Would you please transcribe the data in full and exactly, excluding images?
(Dataset extract Opens)
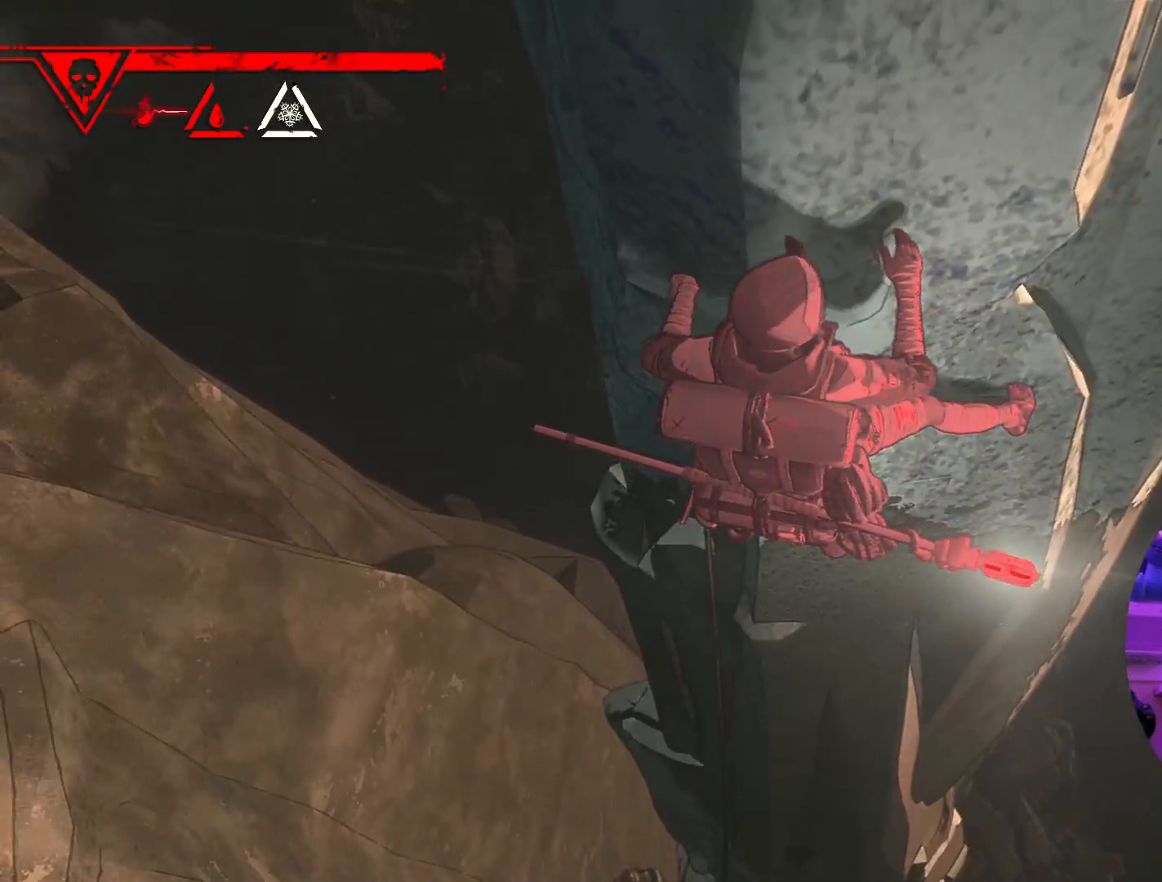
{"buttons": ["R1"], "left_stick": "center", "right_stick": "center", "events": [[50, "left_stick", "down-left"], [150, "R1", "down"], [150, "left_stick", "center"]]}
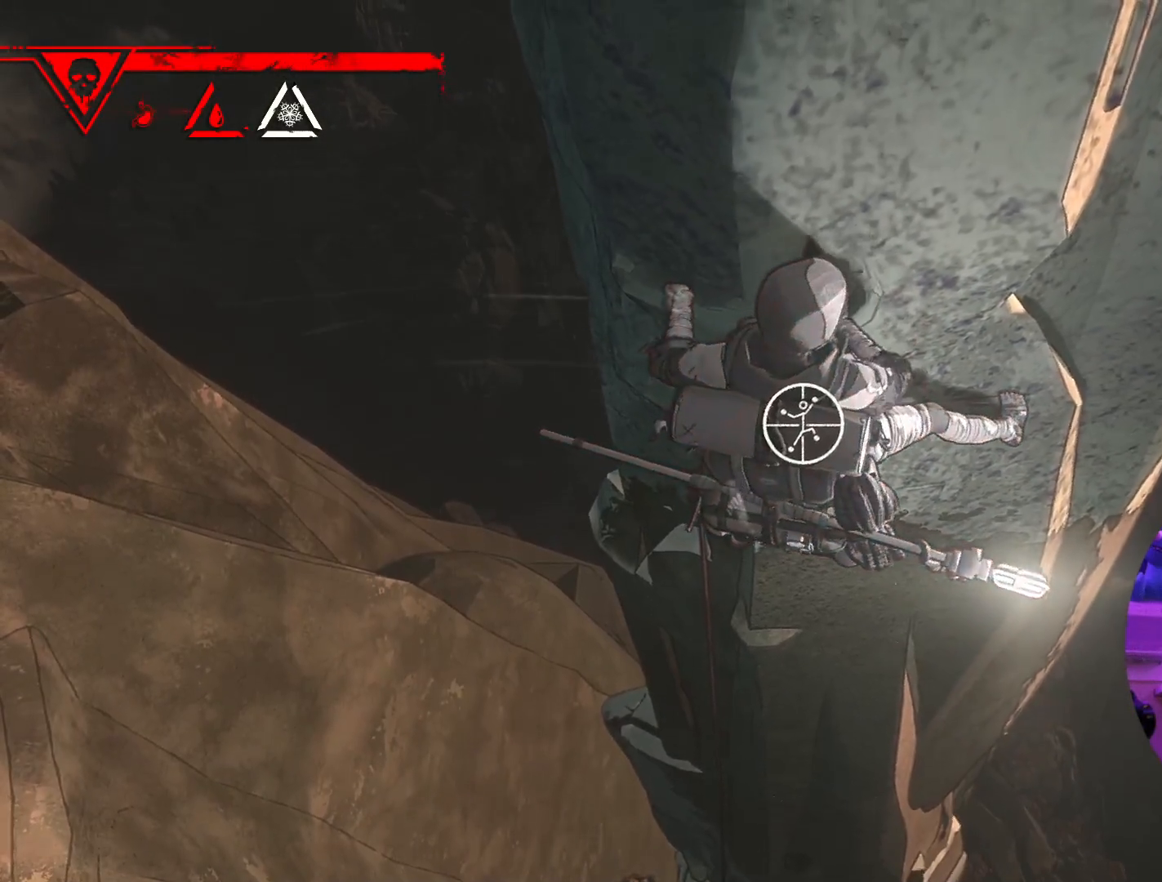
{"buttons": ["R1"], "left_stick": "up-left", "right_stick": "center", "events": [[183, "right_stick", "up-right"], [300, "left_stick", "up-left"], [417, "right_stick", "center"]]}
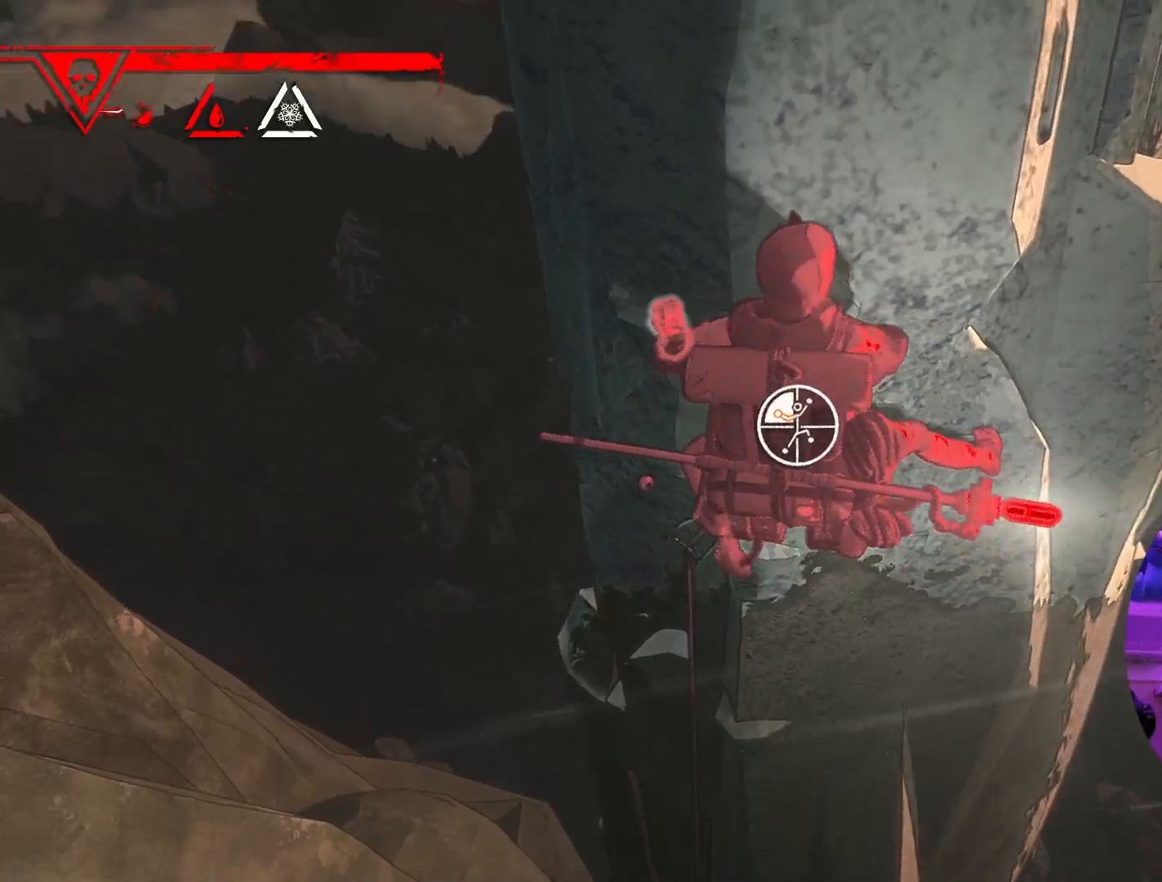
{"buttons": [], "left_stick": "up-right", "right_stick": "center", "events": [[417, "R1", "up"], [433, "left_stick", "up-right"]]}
(Dataset extract Closes)
**Solution for this exercise:**
{"buttons": ["R1"], "left_stick": "center", "right_stick": "center", "events": [[50, "left_stick", "down-left"], [150, "R1", "down"], [150, "left_stick", "center"]]}
{"buttons": ["R1"], "left_stick": "up-left", "right_stick": "center", "events": [[183, "right_stick", "up-right"], [300, "left_stick", "up-left"], [417, "right_stick", "center"]]}
{"buttons": [], "left_stick": "up-right", "right_stick": "center", "events": [[417, "R1", "up"], [433, "left_stick", "up-right"]]}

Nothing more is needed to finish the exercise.